/multiclass-perceptron-boundaries

Quick visualization of linear decision boundaries for a scratch-implemented perceptron classifier. Model evaluates loss function with each weight / bias update and will store away best performing parameters for later use.

Primary LanguageJupyter Notebook

Multiclass Perceptron Boundaries

This notebook serves as a quick visualization of the decision boundaries between a multi-class perceptron classifier. First, the general outline of the "franken_ceptron" class is as follows: loop either for a predetermined number of epochs or infinite (breaks at user intervention), initialize weights and bias, predict classes of entire dataset, loop for all rows in dataset, solve for sum of squares error, store parameters based on prediction performance, and then update weights and biases if predicted and true labels do not match.

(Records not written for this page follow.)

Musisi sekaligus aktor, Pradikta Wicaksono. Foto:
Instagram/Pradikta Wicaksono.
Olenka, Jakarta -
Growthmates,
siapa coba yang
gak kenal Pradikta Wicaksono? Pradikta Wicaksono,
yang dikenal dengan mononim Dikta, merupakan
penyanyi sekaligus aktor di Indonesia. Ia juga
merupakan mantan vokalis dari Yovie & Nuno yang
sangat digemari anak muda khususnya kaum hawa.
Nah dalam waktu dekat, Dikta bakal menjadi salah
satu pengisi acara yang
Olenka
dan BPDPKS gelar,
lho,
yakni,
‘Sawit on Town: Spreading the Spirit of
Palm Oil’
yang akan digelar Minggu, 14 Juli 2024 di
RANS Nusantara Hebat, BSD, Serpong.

The model is constantly keeping track of the SSE per parameter update, so if the current SSE beats the previous best SSE then all relevant parameters are stored away for later use. The key differentiator between this and a binary perceptron is how the weights are updated. For a binary classifier only one set of weights and a singular bias are modified upon misclassification, the only ones contained in the classifier. This multi-class implementation instead has four sets of weights and biases, one for each label in the dataset (0, 1, 2, and 3). On misclassification, both the true and predicted labels, and associated biases, are updated with either the addition and subtraction of the data point that was classified, respectively (or +1 / -1 for the biases, respectively). This means that for a true label of 0 and wrong prediction of 1, the weights and biases for class 0 will increase by the data point's values and 1, while the same parameters for class 1 will decrease accordingly. The final step is to mesh grid compute and display a contour map of the four classes and their associated regions.